Трилогия о Фрэнке Брауне: Ученик пророка. Альрауне. Вампир - Кадиш Михаил Павлович 19 стр.


Фрэнк Браун сжал с такой силой спинку кресла, точно хотел сломать. Он тяжело дышал. «Обо мне  повторил он.

 Да, о тебе,  продолжал тайный советник,  по-видимому, это одна из немногих вещей, к которым ты способен. Ты сумеешь её удержать. Будешь болтать ей всякий вздор-по крайней мере, твоя фантазия получит какую-то разумную цель. А за неимением князя она влюбится в тебя  ты сумеешь, значит, удовлетворить и её чувственные потребности. Если же ей будет мало, у тебя найдётся достаточно друзей и знакомых, которые с удовольствием воспользуются случаем провести несколько часов в обществе прелестного создания.

Фрэнк Браун задыхался, голос его звучал глухо и хрипло;

«Дядюшка, ты знаешь, что ты от меня требуешь? Я должен быть любовником этой проститутки, в то время как она будет носить в себе ребенка убийцы?»

 Да, да,  спокойно прервал его профессор.  Ты прав. Но это, по-видимому, единственное, на что ты пригоден ещё, мой дорогой.

Он ничего не ответил. Он испытывал жгучее оскорбление, чувствовал, как щеки покрываются багровым румянцем, как в висках стучит от волнения. Казалось, будто по всему лицу его горят длинные полосы, которые оставил хлыст профессора. Он понимал: да-да-старик наслаждается своею местью.

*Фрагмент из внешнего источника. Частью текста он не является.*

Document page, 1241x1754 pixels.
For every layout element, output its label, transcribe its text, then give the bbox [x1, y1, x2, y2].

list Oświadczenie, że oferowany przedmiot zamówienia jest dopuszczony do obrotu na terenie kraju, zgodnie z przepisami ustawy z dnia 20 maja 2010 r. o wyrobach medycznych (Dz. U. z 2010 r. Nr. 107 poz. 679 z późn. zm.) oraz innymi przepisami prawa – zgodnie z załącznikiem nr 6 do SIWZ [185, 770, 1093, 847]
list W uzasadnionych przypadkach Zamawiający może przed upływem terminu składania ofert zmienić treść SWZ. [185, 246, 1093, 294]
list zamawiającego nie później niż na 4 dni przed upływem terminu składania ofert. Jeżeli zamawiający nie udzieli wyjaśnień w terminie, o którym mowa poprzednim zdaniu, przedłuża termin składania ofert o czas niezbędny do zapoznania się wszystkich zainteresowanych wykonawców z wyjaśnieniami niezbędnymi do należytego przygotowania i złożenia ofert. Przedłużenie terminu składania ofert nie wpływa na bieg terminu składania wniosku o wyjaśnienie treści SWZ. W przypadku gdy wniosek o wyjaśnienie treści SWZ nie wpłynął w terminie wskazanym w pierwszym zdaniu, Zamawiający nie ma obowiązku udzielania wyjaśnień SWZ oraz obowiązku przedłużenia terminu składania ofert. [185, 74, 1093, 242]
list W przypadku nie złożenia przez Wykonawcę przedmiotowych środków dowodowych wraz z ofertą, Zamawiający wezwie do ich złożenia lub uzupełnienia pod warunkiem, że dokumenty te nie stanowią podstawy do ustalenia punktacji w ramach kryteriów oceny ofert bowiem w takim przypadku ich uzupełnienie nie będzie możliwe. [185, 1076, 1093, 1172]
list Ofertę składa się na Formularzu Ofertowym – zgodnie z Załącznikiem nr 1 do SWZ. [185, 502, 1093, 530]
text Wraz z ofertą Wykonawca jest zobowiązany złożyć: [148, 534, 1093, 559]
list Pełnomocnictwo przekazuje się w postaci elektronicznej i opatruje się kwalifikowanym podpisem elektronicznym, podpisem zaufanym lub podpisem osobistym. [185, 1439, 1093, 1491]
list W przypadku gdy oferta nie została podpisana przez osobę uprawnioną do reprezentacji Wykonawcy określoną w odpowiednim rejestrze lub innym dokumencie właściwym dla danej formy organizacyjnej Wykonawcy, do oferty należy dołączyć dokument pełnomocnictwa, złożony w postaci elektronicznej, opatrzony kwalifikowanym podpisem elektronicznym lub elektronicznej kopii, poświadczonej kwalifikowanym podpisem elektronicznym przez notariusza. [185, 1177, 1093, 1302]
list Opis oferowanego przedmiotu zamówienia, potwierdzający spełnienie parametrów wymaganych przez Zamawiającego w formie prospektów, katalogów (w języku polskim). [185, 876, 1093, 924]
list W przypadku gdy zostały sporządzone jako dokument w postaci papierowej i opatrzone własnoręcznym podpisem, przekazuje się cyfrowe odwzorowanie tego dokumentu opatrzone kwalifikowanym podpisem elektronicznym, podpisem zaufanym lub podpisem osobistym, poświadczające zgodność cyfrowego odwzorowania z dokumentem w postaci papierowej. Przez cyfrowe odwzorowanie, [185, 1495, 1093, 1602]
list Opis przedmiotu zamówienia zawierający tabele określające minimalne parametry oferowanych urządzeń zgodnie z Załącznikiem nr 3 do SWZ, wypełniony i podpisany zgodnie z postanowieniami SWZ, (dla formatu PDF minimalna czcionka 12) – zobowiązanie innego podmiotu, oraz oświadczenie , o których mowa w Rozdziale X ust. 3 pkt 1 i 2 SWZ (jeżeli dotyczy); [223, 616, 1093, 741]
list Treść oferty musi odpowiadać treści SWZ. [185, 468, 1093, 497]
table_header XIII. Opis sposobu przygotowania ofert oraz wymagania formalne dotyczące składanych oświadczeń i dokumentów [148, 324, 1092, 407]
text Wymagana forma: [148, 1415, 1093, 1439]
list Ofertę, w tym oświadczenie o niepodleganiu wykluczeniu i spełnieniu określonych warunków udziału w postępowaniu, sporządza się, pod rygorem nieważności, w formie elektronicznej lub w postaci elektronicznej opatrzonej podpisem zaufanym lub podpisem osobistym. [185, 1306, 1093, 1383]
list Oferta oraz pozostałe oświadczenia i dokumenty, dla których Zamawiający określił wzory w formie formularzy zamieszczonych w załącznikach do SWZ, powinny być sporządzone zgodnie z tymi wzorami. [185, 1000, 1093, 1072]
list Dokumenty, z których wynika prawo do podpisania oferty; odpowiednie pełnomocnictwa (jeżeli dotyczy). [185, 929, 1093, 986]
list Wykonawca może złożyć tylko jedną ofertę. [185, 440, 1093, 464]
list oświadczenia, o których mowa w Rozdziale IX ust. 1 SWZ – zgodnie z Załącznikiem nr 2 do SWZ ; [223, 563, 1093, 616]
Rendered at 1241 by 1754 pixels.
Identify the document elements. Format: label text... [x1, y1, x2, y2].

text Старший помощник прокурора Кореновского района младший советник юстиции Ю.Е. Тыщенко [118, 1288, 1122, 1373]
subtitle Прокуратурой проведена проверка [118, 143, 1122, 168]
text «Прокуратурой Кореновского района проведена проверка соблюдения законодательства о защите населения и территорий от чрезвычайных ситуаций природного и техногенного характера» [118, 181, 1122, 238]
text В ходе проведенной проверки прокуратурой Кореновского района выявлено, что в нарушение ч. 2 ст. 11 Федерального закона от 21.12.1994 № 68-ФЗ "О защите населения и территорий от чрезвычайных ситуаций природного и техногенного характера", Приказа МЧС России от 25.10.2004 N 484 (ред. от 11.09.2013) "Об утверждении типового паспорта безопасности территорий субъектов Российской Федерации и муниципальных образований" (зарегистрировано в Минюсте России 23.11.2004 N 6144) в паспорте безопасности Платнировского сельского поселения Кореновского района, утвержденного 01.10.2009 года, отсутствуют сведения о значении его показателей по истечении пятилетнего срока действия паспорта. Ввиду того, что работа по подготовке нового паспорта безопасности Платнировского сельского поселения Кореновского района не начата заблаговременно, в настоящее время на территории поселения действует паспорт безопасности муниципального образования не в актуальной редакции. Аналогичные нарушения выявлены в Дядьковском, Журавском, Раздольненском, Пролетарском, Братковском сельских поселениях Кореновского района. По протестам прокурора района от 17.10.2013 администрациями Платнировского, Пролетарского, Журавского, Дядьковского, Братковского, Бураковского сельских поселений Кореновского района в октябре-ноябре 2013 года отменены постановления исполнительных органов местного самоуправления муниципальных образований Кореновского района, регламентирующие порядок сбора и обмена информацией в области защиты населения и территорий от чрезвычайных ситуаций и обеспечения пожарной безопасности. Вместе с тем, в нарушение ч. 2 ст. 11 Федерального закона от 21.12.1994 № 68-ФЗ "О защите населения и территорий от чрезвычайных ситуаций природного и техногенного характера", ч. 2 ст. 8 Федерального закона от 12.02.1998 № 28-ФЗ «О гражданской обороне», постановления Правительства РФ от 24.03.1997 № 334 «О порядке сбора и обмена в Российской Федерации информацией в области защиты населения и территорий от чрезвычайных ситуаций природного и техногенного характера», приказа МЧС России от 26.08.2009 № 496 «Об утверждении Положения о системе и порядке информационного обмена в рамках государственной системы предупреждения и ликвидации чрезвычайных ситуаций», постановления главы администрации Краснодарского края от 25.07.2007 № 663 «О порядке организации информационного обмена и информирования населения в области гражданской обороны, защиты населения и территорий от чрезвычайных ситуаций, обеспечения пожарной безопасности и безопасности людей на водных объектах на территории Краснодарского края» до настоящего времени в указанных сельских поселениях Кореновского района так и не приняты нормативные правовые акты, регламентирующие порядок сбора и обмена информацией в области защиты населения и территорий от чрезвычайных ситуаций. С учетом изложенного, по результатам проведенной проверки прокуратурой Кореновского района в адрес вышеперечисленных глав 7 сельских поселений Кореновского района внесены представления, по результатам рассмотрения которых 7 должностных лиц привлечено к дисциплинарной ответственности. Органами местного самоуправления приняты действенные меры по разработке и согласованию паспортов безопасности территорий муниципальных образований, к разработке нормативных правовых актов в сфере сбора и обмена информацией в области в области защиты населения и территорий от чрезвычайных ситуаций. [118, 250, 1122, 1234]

Тайный советник заметил это, и довольная, злорадная улыбка легла на его отвислые губы. «Подумаем как следует,  произнес он размеренным тоном,  нам не в чем упрекать друг друга и нечего скрывать. Мы можем называть вещи своими именами: я намерен пригласить тебя в качестве сутенера этой проститутки».

Фрэнк Браун почувствовал: он низвергнут. Он беспомощен, безоружен. Он не может пошевельнуть даже пальцем. А безобразный старик топчет его своими грязными ногами и плюет в его раскрытые раны своею ядовитою слюною Он ничего не ответил. Он шатался, ему было дурно. Не помнил он, как спустился, очутился на улице и увидел ясное утреннее солнце. Он почти не создавал, что идёт. У него было чувство, будто он лежит, растянувшись на грязной мостовой, поверженный глухим страшным ударом в голову

Он шел долго. Прошел много улиц. Останавливался перед афишными столбами, читал большие плакаты. Но видел только слова  не понимая их. Потом попал на вокзал. Подошел к кассе и попросил билет.

 Куда?  спросил кассир.

Куда? Да  куда же? И он сам удивился, когда его голос ответил: «В Кобленц». Он стал шарить в карманах, отыскивая деньги.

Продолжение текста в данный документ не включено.